Wednesday, Oct. 08, 2003 - 7:00 p.m.
Allow this to become Linguistiblog for a moment: Vernon Smith, winner of this year’s Nobel Prize in Economics, was just on NPR. When asked to explain his award-winning theory, he obliged, saying, “I’ve always thought you should be able to explain to your brother-in-law what it is you do for a living.” Now, it’s an old, tired routine in linguistics that nobody understands what we do or what we believe in – tell someone you’re a linguist, and they ask how many languages you speak and whether they’re supposed to use ‘he or she’ or ‘they’ in sentences like this one. And I’ve ranted before about how this misunderstanding is our fault, not the world’s, and about how someday I intend to do something about it. Yes. Okay. I STILL can’t explain to people what it is I do. I tell people my thesis was about the words ‘here’ and ‘now’. I tell them I study language as a science. I tell them I have a theory, which is mine, and what it is too. But I can’t really do any better than that.
There will be no resolution to that brief rant, because I know all you want is More Seventh Grade Diary Entries. Okay. Just indulge the nineteenth grade me for one more minute.
Mary and I talked recently about how month after month, for years now, we get cranky and sad for a few days, feel horrible about our lives and everything in them, then get our periods and realize the ickiness was mostly due to hormonal changes. And still, the very next month, as well as we know and love our bodies, we get cranky and depressed and are absolutely bewildered by it…until we get our periods again and realize the ickiness was mostly due to hormonal changes. My mom and I talked about this, too – the same thing happens to her, and she has had, by conservative estimates, over 400 periods. What I am getting at, of course, is that though the rain and stress of the past week contributed to my despair, once again Madame Brun-Rouge was the secret agitator. Damn that underhanded harlot.
I will try to be perkier at band practice tonight to make up for last week’s spiritual defection. I will eat something before I drink a bunch of High Life tallboys.

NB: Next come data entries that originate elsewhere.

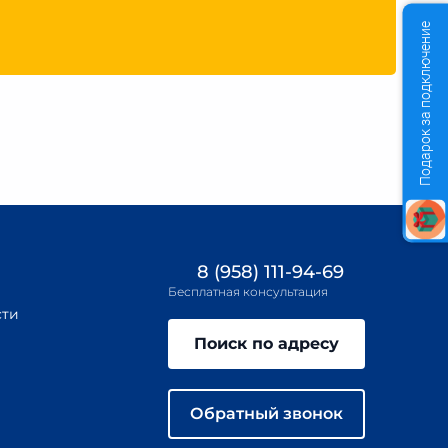
Подарок за подключение
8 (958) 111-94-69
Бесплатная консультация
сти
Поиск по адресу
Обратный звонок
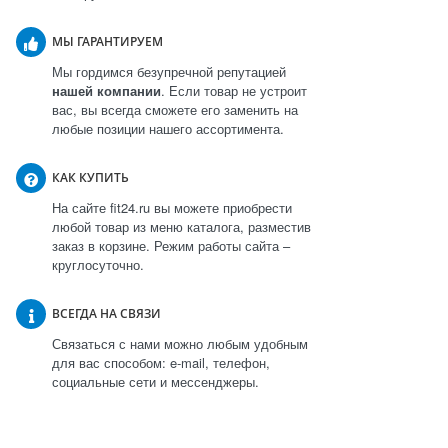
МЫ ГАРАНТИРУЕМ
Мы гордимся безупречной репутацией
нашей компании
. Если товар не устроит
вас, вы всегда сможете его заменить на
любые позиции нашего ассортимента.
КАК КУПИТЬ
На сайте fit24.ru вы можете приобрести
любой товар из меню каталога, разместив
заказ в корзине. Режим работы сайта –
круглосуточно.
ВСЕГДА НА СВЯЗИ
Связаться с нами можно любым удобным
для вас способом: e-mail, телефон,
социальные сети и мессенджеры.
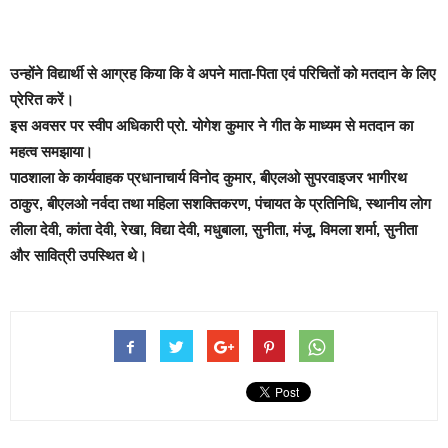
उन्होंने विद्यार्थी से आग्रह किया कि वे अपने माता-पिता एवं परिचितों को मतदान के लिए
प्रेरित करें।
इस अवसर पर स्वीप अधिकारी प्रो. योगेश कुमार ने गीत के माध्यम से मतदान का
महत्व समझाया।
पाठशाला के कार्यवाहक प्रधानाचार्य विनोद कुमार, बीएलओ सुपरवाइजर भागीरथ
ठाकुर, बीएलओ नर्वदा तथा महिला सशक्तिकरण, पंचायत के प्रतिनिधि, स्थानीय लोग
लीला देवी, कांता देवी, रेखा, विद्या देवी, मधुबाला, सुनीता, मंजू, विमला शर्मा, सुनीता
और सावित्री उपस्थित थे।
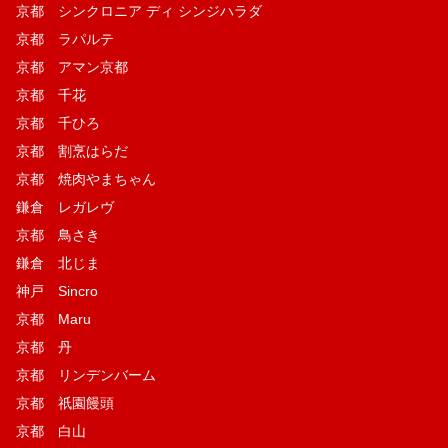
京都 シンクロニア ディ シンジハラダ
京都 ラパルテ
京都 アマン京都
京都 千花
京都 千ひろ
京都 割烹はらだ
京都 焼肉やまちゃん
鎌倉 レガレヴ
京都 鳥さき
鎌倉 北じま
神戸 Sincro
京都 Maru
京都 丹
京都 リンデンバーム
京都 祇園饅頭
京都 白山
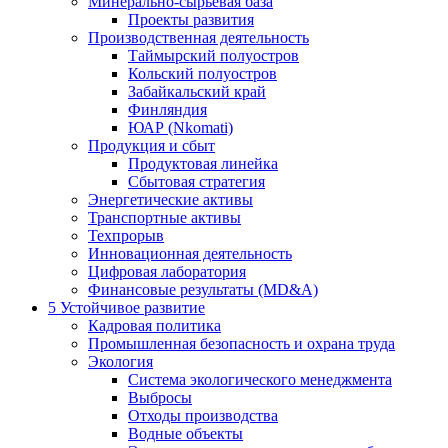
Минерально-сырьевая база
Проекты развития
Производственная деятельность
Таймырский полуостров
Кольский полуостров
Забайкальский край
Финляндия
ЮАР (Nkomati)
Продукция и сбыт
Продуктовая линейка
Сбытовая стратегия
Энергетические активы
Транспортные активы
Техпрорыв
Инновационная деятельность
Цифровая лаборатория
Финансовые результаты (MD&A)
5
Устойчивое развитие
Кадровая политика
Промышленная безопасность и охрана труда
Экология
Система экологического менеджмента
Выбросы
Отходы производства
Водные объекты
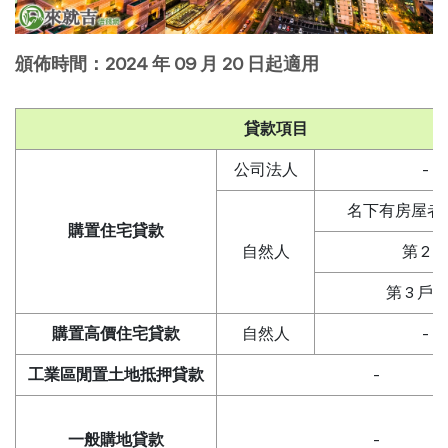
頒佈時間：2024 年 09 月 20 日起適用
貸款項目
公司法人
-
名下有房屋者，
購置住宅貸款
自然人
第 2 
第 3 戶
購置高價住宅貸款
自然人
-
工業區閒置土地抵押貸款
-
一般購地貸款
-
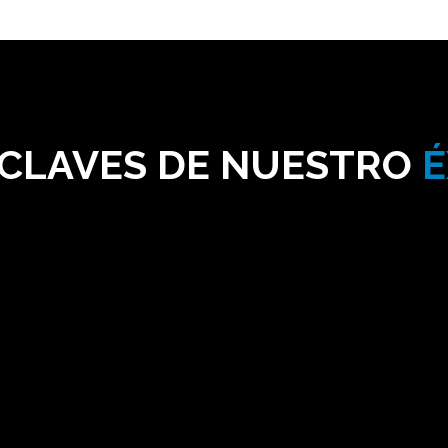
 CLAVES DE NUESTRO
É
Experiencia y liderazgo
Llevamos más de 20 años al servicio de
nuestros clientes. Cientos de proyectos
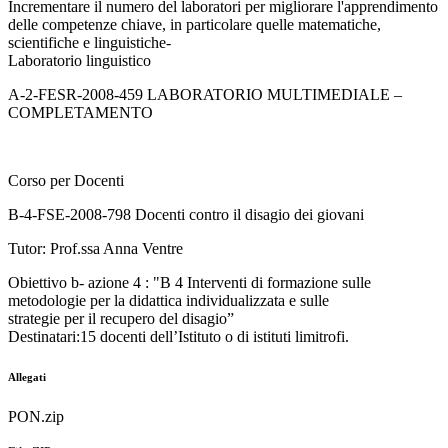
Incrementare il numero del laboratori per migliorare l'apprendimento
delle competenze chiave, in particolare quelle matematiche,
scientifiche e linguistiche-
Laboratorio linguistico
A-2-FESR-2008-459 LABORATORIO MULTIMEDIALE –
COMPLETAMENTO
Corso per Docenti
B-4-FSE-2008-798 Docenti contro il disagio dei giovani
Tutor: Prof.ssa Anna Ventre
Obiettivo b- azione 4 : "B 4 Interventi di formazione sulle
metodologie per la didattica individualizzata e sulle
strategie per il recupero del disagio”
Destinatari:15 docenti dell’Istituto o di istituti limitrofi.
Allegati
PON.zip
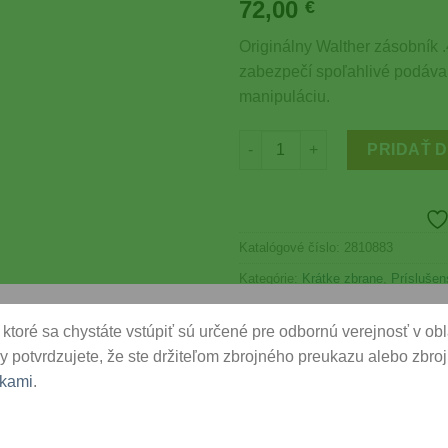
72,00
Wishlist
€
Originálny Walther zásobník
zabezpečí spoľahlivé podávan
manipuláciu.
množstvo Walther Zásobník .4
PRIDAŤ 
Katalógové číslo:
2810883
Kategórie:
Krátke zbrane
,
Príslušen
Značka:
Walther
ktoré sa chystáte vstúpiť sú určené pre odbornú verejnosť v oblas
y potvrdzujete, že ste držiteľom zbrojného preukazu alebo zbrojn
kami
.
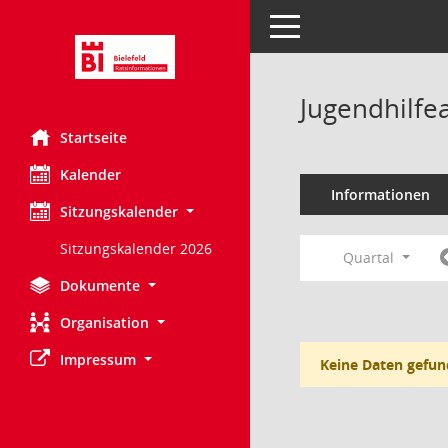
Toggle navigation
Jugendhilfe
Startseite
Kalender
Informationen
Sitzungskalender
Sitzungskalender 2026
Quartal
Dokumente
Organisation
Impressum
Keine Daten gefun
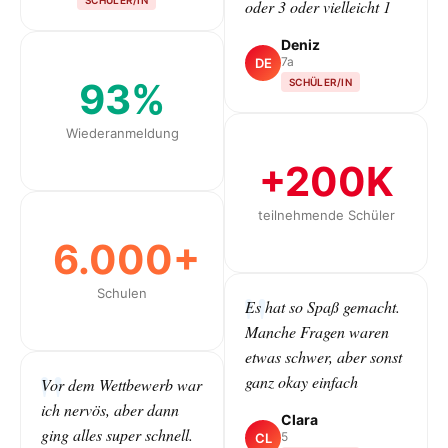
oder 3 oder vielleicht 1
Deniz
7a
DE
93%
SCHÜLER/IN
Wiederanmeldung
+200K
teilnehmende Schüler
6.000+
Schulen
Es hat so Spaß gemacht.
Manche Fragen waren
etwas schwer, aber sonst
ganz okay einfach
Vor dem Wettbewerb war
ich nervös, aber dann
Clara
ging alles super schnell.
5
CL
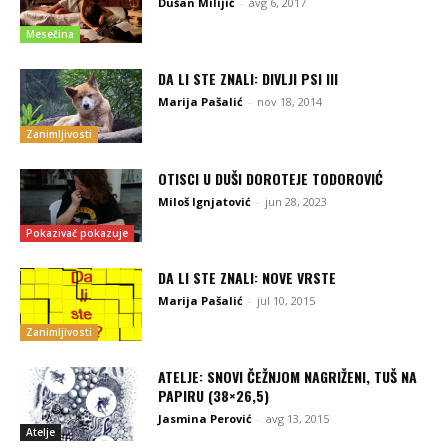
Dušan Milijić
-
avg 6, 2017
Mesečina
DA LI STE ZNALI: DIVLJI PSI III
Marija Pašalić
-
nov 18, 2014
Zanimljivosti
OTISCI U DUŠI DOROTEJE TODOROVIĆ
Miloš Ignjatović
-
jun 28, 2023
Pokazivač pokazuje
DA LI STE ZNALI: NOVE VRSTE
Marija Pašalić
-
jul 10, 2015
Zanimljivosti
ATELJE: SNOVI ČEŽNJOM NAGRIŽENI, TUŠ NA
PAPIRU (38×26,5)
Jasmina Perović
-
avg 13, 2015
Atelje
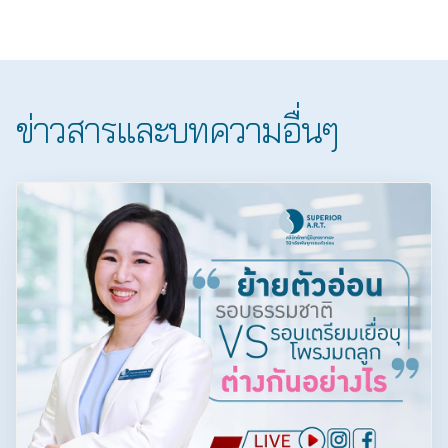
ข่าวสารและบทความอื่นๆ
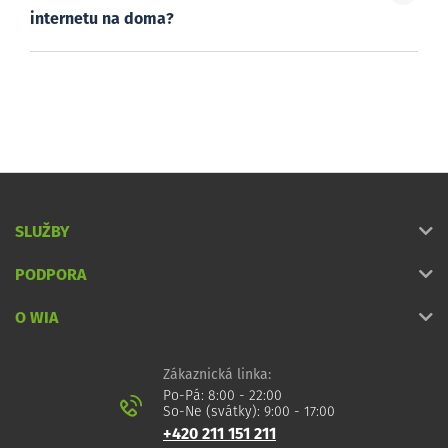
internetu na doma?
SLUŽBY
PODPORA
O WIA
Zákaznická linka:
Po-Pá: 8:00 - 22:00
So-Ne (svátky): 9:00 - 17:00
+420 211 151 211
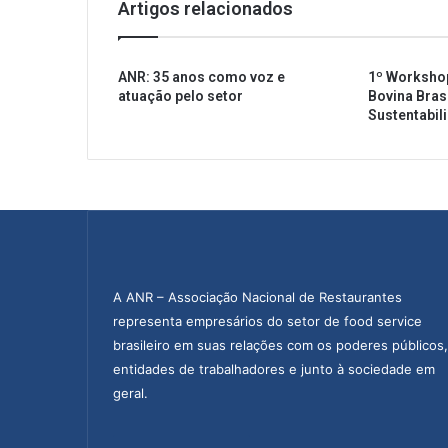
Artigos relacionados
n
e
i
ANR: 35 anos como voz e
1º Worksho
r
atuação pelo setor
Bovina Brasi
o
Sustentabil
p
r
o
r
r
o
g
a
r
A ANR – Associação Nacional de Restaurantes
e
representa empresários do setor de food service
s
brasileiro em suas relações com os poderes públicos,
t
entidades de trabalhadores e junto à sociedade em
r
geral.
i
ç
õ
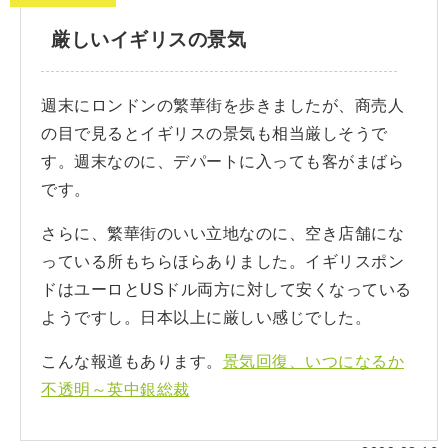
厳しいイギリスの景気
週末にロンドンの繁華街を歩きましたが、商売人
の目で見るとイギリスの景気も相当厳しそうで
す。週末なのに、デパートに入っても客がまばら
です。
さらに、繁華街のいい立地なのに、空き店舗にな
っている所もちらほらありました。イギリスポン
ドはユーロとUSドル両方に対して安くなっている
ようですし。日本以上に厳しい感じでした。
こんな報道もあります。
景気回復、いつになるか
不透明～英中銀総裁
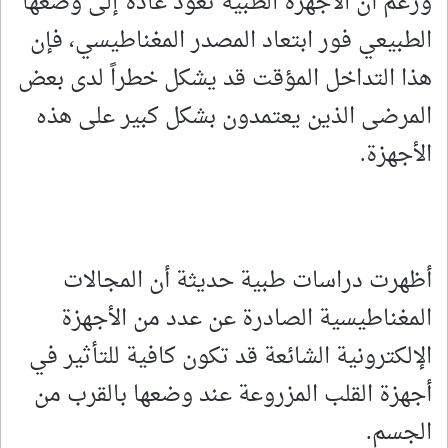
ورغم أن الأجهزة الطبية تعود عادة إلى وضعها
الطبيعي فور ابتعاد المصدر المغناطيسي، فإن
هذا التداخل المؤقت قد يشكل خطراً لدى بعض
المرضى الذين يعتمدون بشكل كبير على هذه
الأجهزة.
أظهرت دراسات طبية حديثة أن المجالات
المغناطيسية الصادرة عن عدد من الأجهزة
الإلكترونية الشائعة قد تكون كافية للتأثير في
أجهزة القلب المزروعة عند وضعها بالقرب من
الجسم.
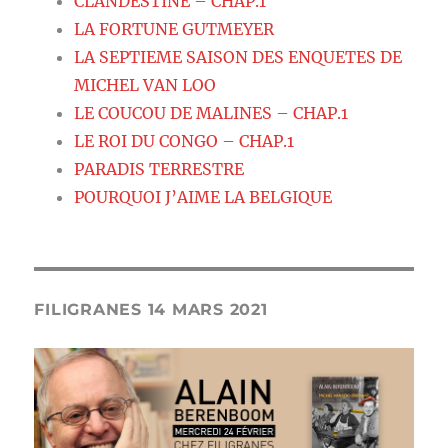
CLANDESTINE – CHAP.1
LA FORTUNE GUTMEYER
LA SEPTIEME SAISON DES ENQUETES DE
MICHEL VAN LOO
LE COUCOU DE MALINES – CHAP.1
LE ROI DU CONGO – CHAP.1
PARADIS TERRESTRE
POURQUOI J’AIME LA BELGIQUE
FILIGRANES 14 MARS 2021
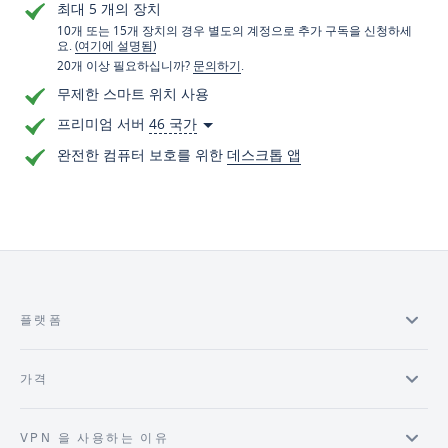
최대 5 개의 장치
10개 또는 15개 장치의 경우 별도의 계정으로 추가 구독을 신청하세
요.
(여기에 설명됨)
20개 이상 필요하십니까?
문의하기
.
무제한 스마트 위치 사용
프리미엄 서버
46 국가
완전한 컴퓨터 보호를 위한
데스크톱 앱
플랫폼
가격
VPN 을 사용하는 이유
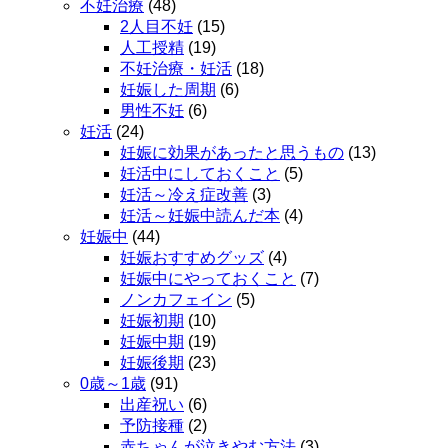
不妊治療
(48)
2人目不妊
(15)
人工授精
(19)
不妊治療・妊活
(18)
妊娠した周期
(6)
男性不妊
(6)
妊活
(24)
妊娠に効果があったと思うもの
(13)
妊活中にしておくこと
(5)
妊活～冷え症改善
(3)
妊活～妊娠中読んだ本
(4)
妊娠中
(44)
妊娠おすすめグッズ
(4)
妊娠中にやっておくこと
(7)
ノンカフェイン
(5)
妊娠初期
(10)
妊娠中期
(19)
妊娠後期
(23)
0歳～1歳
(91)
出産祝い
(6)
予防接種
(2)
赤ちゃんが泣きやむ方法
(3)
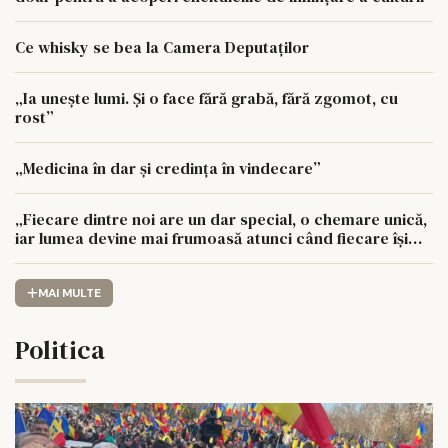
Ce whisky se bea la Camera Deputaților
„Ia unește lumi. Și o face fără grabă, fără zgomot, cu
rost”
„Medicina în dar și credința în vindecare”
„Fiecare dintre noi are un dar special, o chemare unică,
iar lumea devine mai frumoasă atunci când fiecare își
urmează drumul cu sufletul deschis”
MAI MULTE
Politica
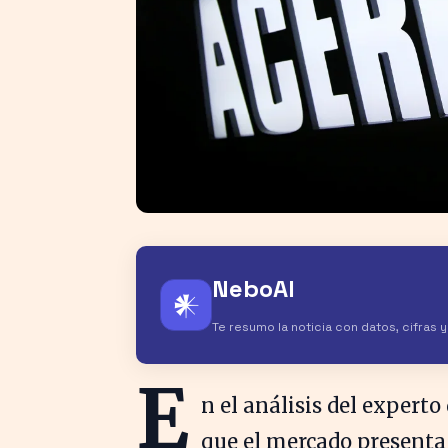
NeboAI
𒀭
Te resumo la noticia con datos, cifras 
E
n el análisis del experto
que el mercado presenta 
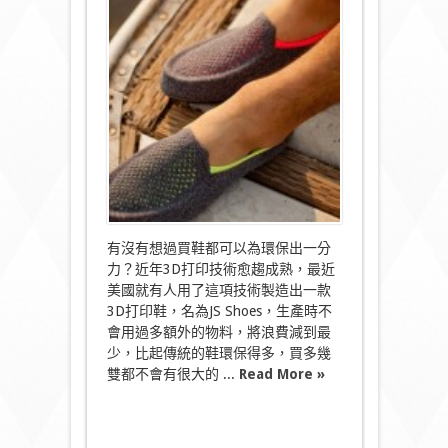
打
印
鞋
JS
Shoes
環
保
又
易
襯
Causal
look
必
備〉
中
有沒有想過買鞋都可以為環保出一分
力？近年3D打印技術愈趨成熟，最近
美國就有人用了這項技術製造出一款
3D打印鞋，名為JS Shoes，生產時不
會用過多額外的物料，將浪費減到最
少，比起傳統的鞋環保得多，買多幾
雙都不會有很大的 ...
Read More »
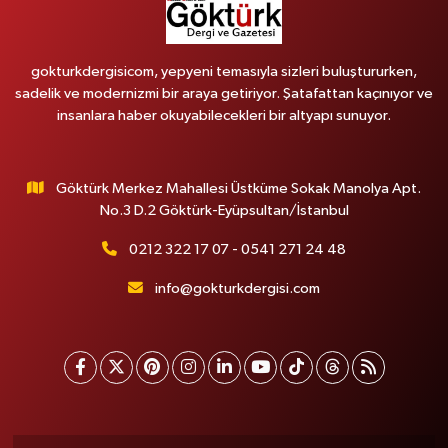
gokturkdergisicom, yepyeni temasıyla sizleri buluştururken,
sadelik ve modernizmi bir araya getiriyor. Şatafattan kaçınıyor ve
insanlara haber okuyabilecekleri bir altyapı sunuyor.
Göktürk Merkez Mahallesi Üstküme Sokak Manolya Apt.
No.3 D.2 Göktürk-Eyüpsultan/İstanbul
0212 322 17 07 - 0541 271 24 48
info@gokturkdergisi.com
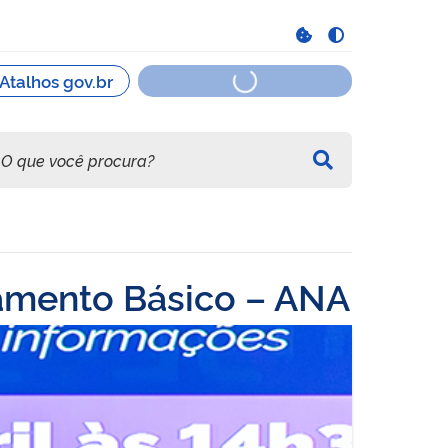
eamento Básico – ANA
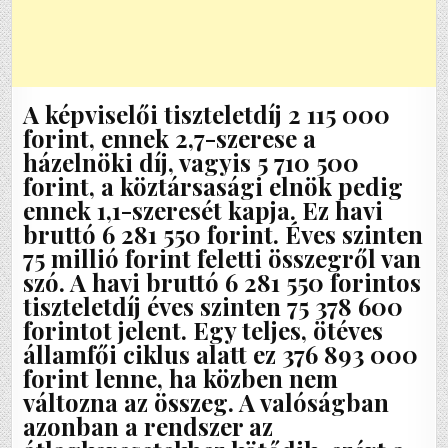
A képviselői tiszteletdíj 2 115 000
forint, ennek 2,7-szerese a
házelnöki díj, vagyis 5 710 500
forint, a köztársasági elnök pedig
ennek 1,1-szeresét kapja. Ez havi
bruttó 6 281 550 forint. Éves szinten
75 millió forint feletti összegről van
szó. A havi bruttó 6 281 550 forintos
tiszteletdíj éves szinten 75 378 600
forintot jelent. Egy teljes, ötéves
államfői ciklus alatt ez 376 893 000
forint lenne, ha közben nem
változna az összeg. A valóságban
azonban a rendszer az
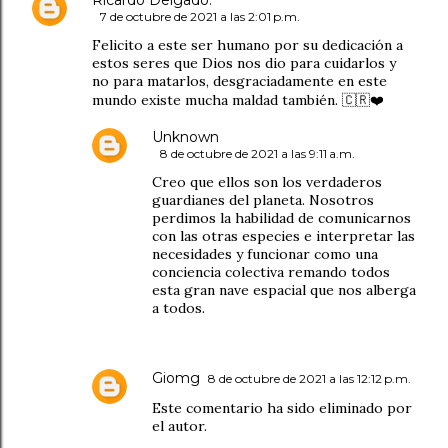
7 de octubre de 2021 a las 2:01 p.m.
Felicito a este ser humano por su dedicación a
estos seres que Dios nos dio para cuidarlos y
no para matarlos, desgraciadamente en este
mundo existe mucha maldad también. 🇨🇷❤️
Unknown
8 de octubre de 2021 a las 9:11 a.m.
Creo que ellos son los verdaderos
guardianes del planeta. Nosotros
perdimos la habilidad de comunicarnos
con las otras especies e interpretar las
necesidades y funcionar como una
conciencia colectiva remando todos
esta gran nave espacial que nos alberga
a todos.
Giomg
8 de octubre de 2021 a las 12:12 p.m.
Este comentario ha sido eliminado por
el autor.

And I will leave you with more Eva, Aged Twelve.
Dear Diary –
I’m bored!! There’s nothing to do around here! I ♥ Warrant so much. Other bands are so obsessed w/ looks + stuff, they don’t really have time 4 music. Alisun says Jani is ugly, but I think he’s so hot! But what can U expect from someone who thinks Vanilla Ice is a babe? Sigh. I ♥ the songs I Saw Red + Cherry Pie!
Milo and Otis is what we rented today. It should have been rated “Super G”.
I’m sneaking downstairs to watch Saturday Night Live!
Dear Diary –
Hey. Russell’s being a bitch today. I ♥ Warrant so much, even more than Slaughter or even Shane! Jani writes all of his songs. I visualize being with him and meeting him at a concert. The Warrant and Poison concert is next Friday.
Matt hasn’t (thank God) called. I hate him so much I wish he would die! (really). He is ruining my life!
I ♥ WARRANT!!!
I also ♥ Black Crowes, Slaughter, Ratt?, Poison, etc.
I hate Motley Crue because Matt likes them.
Dear Diary –
Hey. We went to the zoo today. The baby hippo was adorable! I also (majorly) had to clean my room.
I decided that when I’m 20 I’ll build a café called The Sad Café + play only Eagles music! Cool, huh. I wish I had a marmoset as a pet. They’re so cute!
I ♥ Cinderella! [drawing of marmoset] I ♥ Black Crowes
I ♥ WARRANT
I wish I could fuck Jani Lane!
Happy B-day ELVIS
Dear Diary –
Hey. I went ice-skating today. I met these 3 girls from Conifer. One was named Melissa G. Her name sounds so familiar! People call her Gordo. I don’t remember the other two’s names. They were 6th graders. I told them I was 13. Melissa was really weird, (just like me).
There was a new TV show on last night called Blossom. I could really relate to it. It was after Fresh Prince.
There’s this weird new band called Rhinobucket on the radio!
Well past 20 years old and no Sad Cafe. Perhaps my life has not been well spent.